As stated, the cause of the heliosphere is the solar wind. The solar wind is a continuous stream of charged particles, mostly free electrons and protons, which flow from the Sun at a velocity of 400 to 700 km/s (about 1,000,000 mph). This works out to 6.7 billion tons per hour, or a mass equal to the Earth every 150 million years. While this sounds like a lot, it is actually very diffuse due to the vastness of space.
Besides the solar wind, the heliosphere is also maintained by the Sun's magnetic field, which extends outwards at least 100 AU, and has a shape similar to that of the dress of a spinning ballerina due to the Sun's rotation every 27 days. This structure, the heliospheric current sheet, creates a ripple in the entire heliosphere, and along with the heliosphere itself, is the largest structure in the solar system.

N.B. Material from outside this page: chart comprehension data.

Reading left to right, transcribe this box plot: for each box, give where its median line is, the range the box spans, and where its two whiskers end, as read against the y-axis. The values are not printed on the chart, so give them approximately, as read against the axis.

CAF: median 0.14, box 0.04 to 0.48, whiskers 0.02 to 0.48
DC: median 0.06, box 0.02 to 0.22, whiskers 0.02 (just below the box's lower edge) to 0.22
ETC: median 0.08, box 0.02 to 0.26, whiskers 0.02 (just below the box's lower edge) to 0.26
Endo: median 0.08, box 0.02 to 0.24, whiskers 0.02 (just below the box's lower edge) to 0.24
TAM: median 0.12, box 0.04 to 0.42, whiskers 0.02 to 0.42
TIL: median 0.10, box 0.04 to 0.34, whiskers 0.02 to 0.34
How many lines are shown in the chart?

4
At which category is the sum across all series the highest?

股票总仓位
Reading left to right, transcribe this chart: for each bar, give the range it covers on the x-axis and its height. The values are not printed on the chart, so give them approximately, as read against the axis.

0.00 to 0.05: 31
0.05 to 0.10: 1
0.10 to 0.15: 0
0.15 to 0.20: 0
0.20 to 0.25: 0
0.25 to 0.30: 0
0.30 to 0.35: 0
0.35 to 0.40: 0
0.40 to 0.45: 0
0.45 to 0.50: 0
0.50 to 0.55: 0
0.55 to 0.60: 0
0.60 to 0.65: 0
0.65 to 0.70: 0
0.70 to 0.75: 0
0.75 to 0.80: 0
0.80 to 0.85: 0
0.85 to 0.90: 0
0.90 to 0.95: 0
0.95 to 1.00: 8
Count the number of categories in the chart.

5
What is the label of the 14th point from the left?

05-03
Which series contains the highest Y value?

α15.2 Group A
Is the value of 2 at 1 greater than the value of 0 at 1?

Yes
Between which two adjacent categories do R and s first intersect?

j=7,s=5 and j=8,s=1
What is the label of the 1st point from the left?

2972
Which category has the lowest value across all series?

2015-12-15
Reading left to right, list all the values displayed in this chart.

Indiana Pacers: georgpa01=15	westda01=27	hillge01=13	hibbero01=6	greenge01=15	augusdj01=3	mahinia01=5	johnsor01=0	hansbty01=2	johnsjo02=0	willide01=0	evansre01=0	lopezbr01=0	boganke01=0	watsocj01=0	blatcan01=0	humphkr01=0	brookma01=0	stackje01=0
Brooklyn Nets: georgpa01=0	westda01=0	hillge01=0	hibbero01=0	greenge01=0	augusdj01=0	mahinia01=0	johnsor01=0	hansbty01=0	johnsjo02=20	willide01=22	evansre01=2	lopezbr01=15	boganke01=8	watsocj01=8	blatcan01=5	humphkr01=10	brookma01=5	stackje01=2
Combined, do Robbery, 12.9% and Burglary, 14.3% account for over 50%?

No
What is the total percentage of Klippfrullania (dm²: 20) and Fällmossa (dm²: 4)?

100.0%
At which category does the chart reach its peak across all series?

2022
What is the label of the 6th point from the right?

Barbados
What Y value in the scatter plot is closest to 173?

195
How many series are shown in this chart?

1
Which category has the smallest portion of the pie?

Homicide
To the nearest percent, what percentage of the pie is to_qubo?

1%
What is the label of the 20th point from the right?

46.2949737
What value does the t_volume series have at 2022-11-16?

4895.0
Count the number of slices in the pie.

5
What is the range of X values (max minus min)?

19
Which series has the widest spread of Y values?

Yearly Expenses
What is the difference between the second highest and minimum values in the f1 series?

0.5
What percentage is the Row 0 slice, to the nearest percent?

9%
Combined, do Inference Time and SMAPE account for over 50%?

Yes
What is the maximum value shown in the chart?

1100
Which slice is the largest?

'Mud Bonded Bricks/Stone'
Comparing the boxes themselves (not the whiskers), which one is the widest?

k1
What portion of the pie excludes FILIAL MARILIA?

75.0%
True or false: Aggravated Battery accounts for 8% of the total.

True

Besides the heliospheric current sheet, the heliosphere has other structure. For instance, there's the termination shock, a boundary about 70-90 AU from the Sun where the solar wind goes from being supersonic to subsonic. This boundary was crossed by the space probe Voyager II in 2007. Actually, the probe passed it five times, because the boundary fluctuates due to corresponding fluctuations in the solar output, including solar flares. In space, the speed of sound is far faster than on Earth (about 100 km/s), so the solar wind is still moving quickly at this distance, just not quickly enough to exceed the speed of sound.
Farther out than the termination shock is the heliopause, where the charged particles in the solar wind collide with the particles of the interstellar medium, and the bow shock, where the solar wind ceases to have any effect on the interstellar medium at all. Neither has yet been reached by our space probes, but they will be by 2020. In addition, the Interstellar Boundary Explorer, launched in 2008, will provide valuable information about the interstellar boundary.